A lot of the violence stems from the fact that women in Kosovo, especially in rural areas, have fewer opportunities to independently determine their fate, from employment to owning property.

“Kosovo has a very progressive legal framework, both in its constitution and bylaws, that ensure the equal representation of women and men in all institutions and public offices,” says Lura Limani, a civil society activist.

“Yet women are still disadvantaged in Kosovo society, they lack job opportunities. A very small percentage of women are part of the formal labour market, and even fewer women are part of decision-making structures,” explains Limani.

“So we have 50 per cent of the population dependent on their partners or traditional family structures, which perpetuates traditional models of living and organising family life, which leave women closed off at home taking care of children and the elderly,” she said.

But Kosovo’s young population – with a median age of 30.8, it’s the youngest in Europe – means that there is a new generation of those willing to fight for the rights of women.
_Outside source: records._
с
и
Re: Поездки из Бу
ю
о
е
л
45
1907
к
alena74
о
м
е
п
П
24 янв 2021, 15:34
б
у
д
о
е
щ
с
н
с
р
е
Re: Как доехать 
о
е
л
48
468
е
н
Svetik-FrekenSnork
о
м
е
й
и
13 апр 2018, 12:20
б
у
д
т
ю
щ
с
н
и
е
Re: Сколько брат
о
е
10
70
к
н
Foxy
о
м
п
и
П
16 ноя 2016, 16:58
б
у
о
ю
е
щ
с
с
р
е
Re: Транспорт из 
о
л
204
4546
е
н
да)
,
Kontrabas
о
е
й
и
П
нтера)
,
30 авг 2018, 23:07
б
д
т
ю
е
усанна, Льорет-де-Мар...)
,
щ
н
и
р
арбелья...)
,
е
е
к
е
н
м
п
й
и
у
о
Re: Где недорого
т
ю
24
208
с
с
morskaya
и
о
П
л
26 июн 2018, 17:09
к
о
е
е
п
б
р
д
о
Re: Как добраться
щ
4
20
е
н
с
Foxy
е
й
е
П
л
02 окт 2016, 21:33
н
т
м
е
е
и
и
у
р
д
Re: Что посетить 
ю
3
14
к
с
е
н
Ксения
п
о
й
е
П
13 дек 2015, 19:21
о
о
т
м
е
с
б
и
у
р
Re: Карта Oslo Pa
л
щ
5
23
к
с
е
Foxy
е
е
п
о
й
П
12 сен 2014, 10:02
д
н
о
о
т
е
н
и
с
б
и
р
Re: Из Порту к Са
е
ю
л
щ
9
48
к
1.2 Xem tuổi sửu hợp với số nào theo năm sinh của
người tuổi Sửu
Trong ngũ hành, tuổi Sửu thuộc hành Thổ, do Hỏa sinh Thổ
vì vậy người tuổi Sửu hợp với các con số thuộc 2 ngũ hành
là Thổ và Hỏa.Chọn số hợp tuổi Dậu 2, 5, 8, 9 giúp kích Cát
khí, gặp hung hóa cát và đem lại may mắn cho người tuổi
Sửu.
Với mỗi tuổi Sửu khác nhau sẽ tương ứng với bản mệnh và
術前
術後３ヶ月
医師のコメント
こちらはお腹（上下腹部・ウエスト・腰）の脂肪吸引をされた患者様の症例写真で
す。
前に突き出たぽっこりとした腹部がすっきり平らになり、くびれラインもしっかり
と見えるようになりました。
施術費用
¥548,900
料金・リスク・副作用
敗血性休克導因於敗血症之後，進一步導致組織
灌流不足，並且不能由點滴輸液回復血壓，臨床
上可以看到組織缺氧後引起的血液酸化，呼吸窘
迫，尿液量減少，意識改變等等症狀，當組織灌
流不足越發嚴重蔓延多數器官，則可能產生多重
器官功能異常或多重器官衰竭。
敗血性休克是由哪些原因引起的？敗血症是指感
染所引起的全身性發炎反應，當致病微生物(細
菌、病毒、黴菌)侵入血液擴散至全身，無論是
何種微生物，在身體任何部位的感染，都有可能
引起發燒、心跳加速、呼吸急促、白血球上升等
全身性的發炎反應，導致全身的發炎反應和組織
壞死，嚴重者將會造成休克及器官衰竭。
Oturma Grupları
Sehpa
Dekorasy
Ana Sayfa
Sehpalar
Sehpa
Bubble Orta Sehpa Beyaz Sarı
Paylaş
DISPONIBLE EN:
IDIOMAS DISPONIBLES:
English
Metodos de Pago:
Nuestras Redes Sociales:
“In the last couple of years, we have witnessed an exponential growth in the feminist movement,” Limani adds, “and not only with protests that are specifically a reaction to femicide, but also in general such as rallies on March 8.”

“Gender-based violence is no longer seen as just an issue that women should care about. This is a result of years of work by feminists as well as a drive by younger generations of feminists who have their own idea about what activism should look like and they go out on the streets and do it.”

But there is still a lot of work to be done, they say, and the next move is firmly in the hands of the institutions.

“The last string of protests in August had very concrete demands, and activists see the government as part of the problem if they don’t change their policies,” says Limani.

“Progressive government or not, if they are not going to directly deal with the fact that a rehaul of the justice system is needed – and not just for corruption – they’re not doing any of the things they’re saying on paper. This is time for radical action, not lukewarm statements,” she concludes.

Deep-rooted issue

Eurisa Rukovci, the founder of the publication Grazeta, the name of which is a portmanteau of the Albanian words for woman (pl. gra) and newspaper (gazeta), believes that the murder of Osmani made women feel like they are being left to protect themselves.

“The case that happened was so shocking,” Rukovci says. “It was painful to see what happened. The shock of the case led to a lot of women speaking out. Society tells women, especially patriarchal societies, that they’re to blame.”

The problem is so deeply entrenched that for most men in Kosovan society, the violence that women endure is still largely invisible, and the society in general lacks compassion beyond superficial statements of support.

“There’s a lot of influence from the patriarchal society and institutions, it’s a lot bigger than just protests and having a law. It’s about taking apart the mentality that nourishes violence, toxicity, and machoism that affect women in every field of their lives.”

“Men are not quite aware of it. There’s a point of view that’s missing, a missing experience because they don’t experience it. In patriarchal societies violence is so normalized that it’s legitimized by cultural norms,” Rukovci said.

“When people say ‘imagine if it was your daughter or your sister?’ Well, what if it wasn’t, can’t you just imagine it was a human? If you’re related you care, if not, then she deserved it.”